● **Supplied passage**:
......

I picked up a G areostriata in Feb of ths year here is the molting history :

Just picked up :Feb 14th : 1/2 inch
Feb 28th : 3/4 inch
March 17 : 1 inch
April 11 : 1.4 inches
May 18 : 2 inches
June 16th : 2.5 inches
July 30 : 3 inches ( confirmed female )
October 2 ( yesterday ) Looks like 4+ inches


I feed every 3 days, and keep my spider room at 80F. If you ask me she seems to be growing pretty fast !


----------



## Anastasia (Oct 2, 2007)

I have 1" sling didnt molt since last november
I had it for almost 11mo dont even look like its gona molt any soon


----------



## Fingolfin (Oct 2, 2007)

Picked up mine in  late August, at about a .5" size. It molted this week, and I swear its the same size...


----------



## Corranthe (Oct 2, 2007)

Fingolfin said:


> Picked up mine in  late August, at about a .5" size. It molted this week, and I swear its the same size...


Hahaha!  Yeah, that is what it seemed like mine did the first molt as well.  But after a couple of days of stretching out in it's new skin it looked a little bit bigger.


----------



## RottweilExpress (Oct 3, 2007)

Kept halfway on a heatpad and getting fed roaches several times a week, mine is molting every 6 week. _She_ grows rather well I think. She's just over 2" now.


----------



## Herps&Inverts (Oct 5, 2007)

I've found than roseas have unremarkable growth rate. My aureostriata probably grew sluggishly until she hit 1", then her growth boomed over the next year and she grew probably 2". She continues to gain quite a bit of size between molts. I'll expect her to hit 4.5-5" by the end of this year, she'll be around 3 years old. 


Sami


----------



## P. Novak (Oct 5, 2007)

Heres some records of my _G.aureostriata_ slings that I've owned. I know I had more, but I think I misplaced them..:wall: 

Purchased: 1/12/2006 
Molt 1: 4/27/06 - 2" to 2.75"
Molt 2: 6/9/06 - 2.75" to 3.25"
Sold it: 8/17/06


Purchased: 9/26/2006
Molt 1: 4/2/07 - 1cm to 1.75cm
Molt 2: 5/23/07 - 1.75cm to 2.5cm
Molt 3: 6/28/07 - 2.5cm to 3.2cm
Molt 4: 9/2/07 - 3.2cm to 4cm

I'll update this next time it molts


----------

......

● **Recorded data**:
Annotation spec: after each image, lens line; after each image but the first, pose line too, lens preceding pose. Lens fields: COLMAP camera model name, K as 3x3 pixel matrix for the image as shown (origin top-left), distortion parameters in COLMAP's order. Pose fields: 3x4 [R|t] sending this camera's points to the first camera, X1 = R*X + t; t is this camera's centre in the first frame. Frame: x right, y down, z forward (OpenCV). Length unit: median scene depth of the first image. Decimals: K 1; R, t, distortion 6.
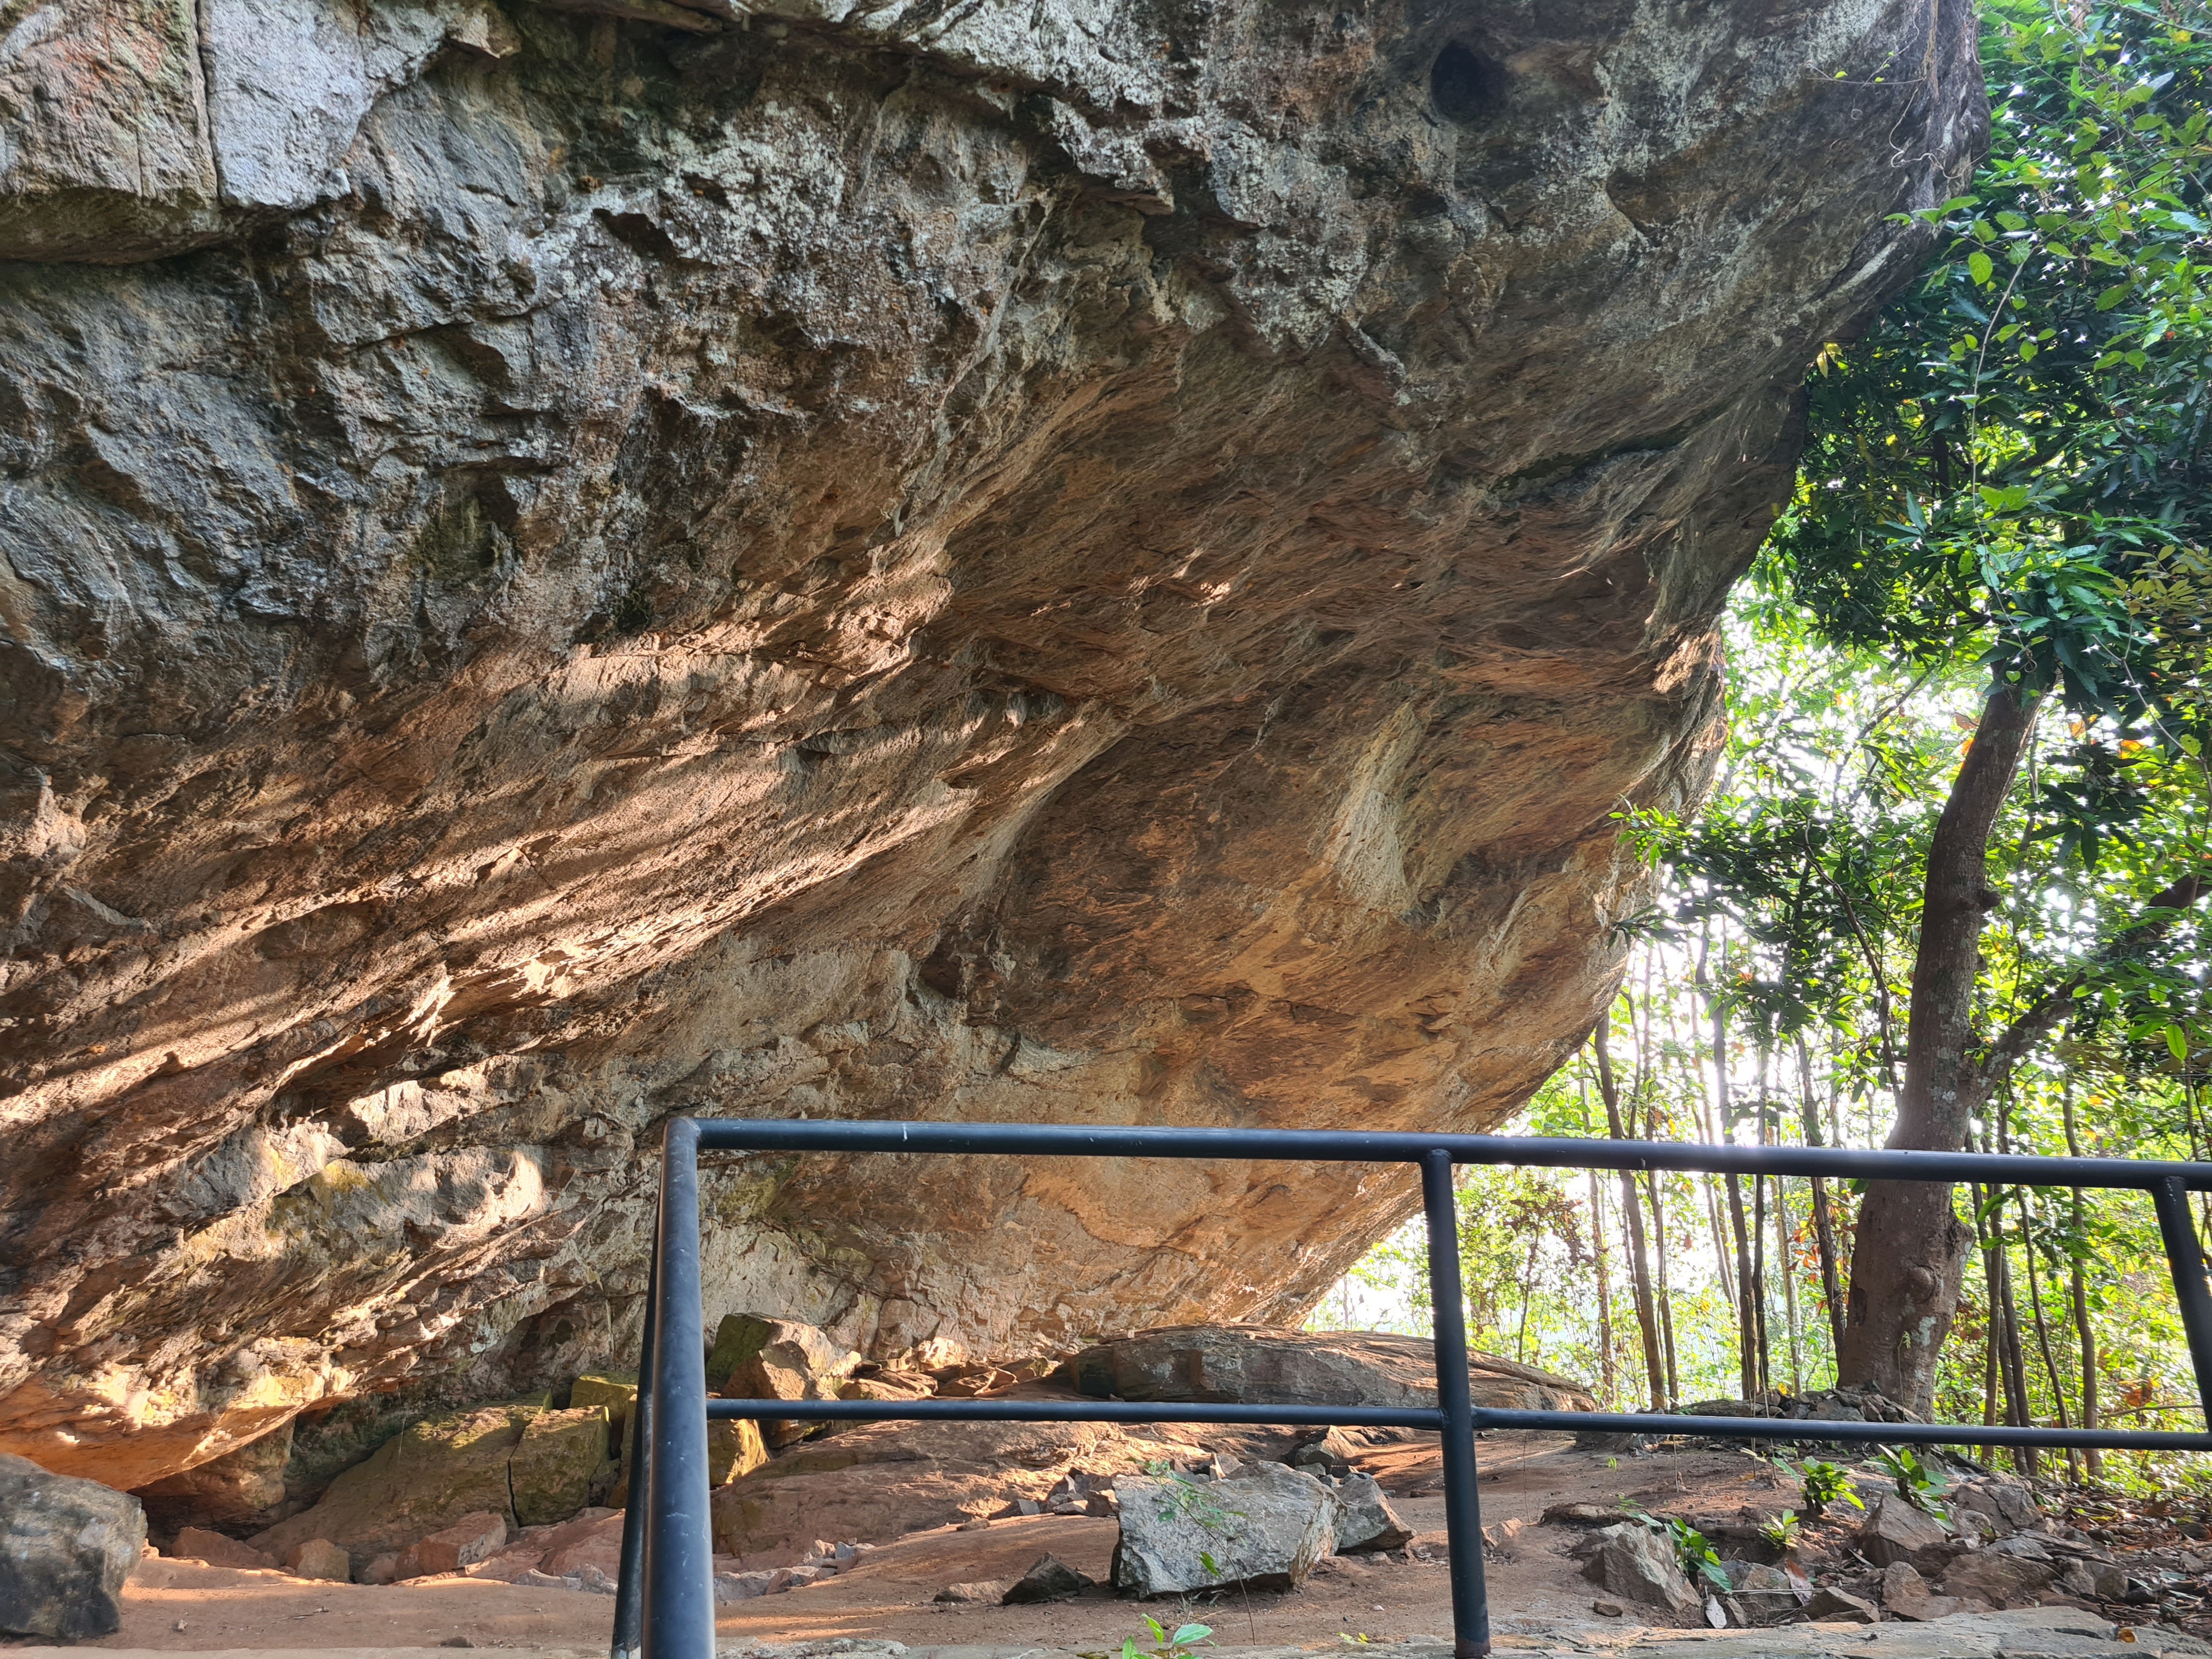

......

● **Tasks and exercises**:
• a. Return, word for word from the tarantula growth thread, the portion between "I've found than" and "Novak (Oct 5, 2007)", inclusive.
• b. Do the following statements agree with the tarantula growth thread? Answer yes or no for each, quoting the words of the thread that decide it.
(i) The first poster keeps the spider room at 80F.
(ii) Herps&Inverts expects the aureostriata to reach 4.5-5" by the end of next year.
(iii) RottweilExpress reports that the spider molts every 6 weeks.
• c. Recast the paragraph of the tarantula growth thread that begins "I've found than roseas" as a short bulleted list, keeping its main facts.

● **Responses for each task**:
• a.
I've found than roseas have unremarkable growth rate. My aureostriata probably grew sluggishly until she hit 1", then her growth boomed over the next year and she grew probably 2". She continues to gain quite a bit of size between molts. I'll expect her to hit 4.5-5" by the end of this year, she'll be around 3 years old. 


Sami


----------



## P. Novak (Oct 5, 2007)

• b.
(i) Yes: "keep my spider room at 80F"
(ii) No: "by the end of this year"
(iii) Yes: "mine is molting every 6 week"

• c.
- Roseas have an unremarkable growth rate.
- The aureostriata probably grew sluggishly until she reached 1".
- Her growth then boomed over the next year, probably adding about 2".
- She continues to gain quite a bit of size between molts.
- She is expected to reach 4.5-5" by the end of this year, at around 3 years old.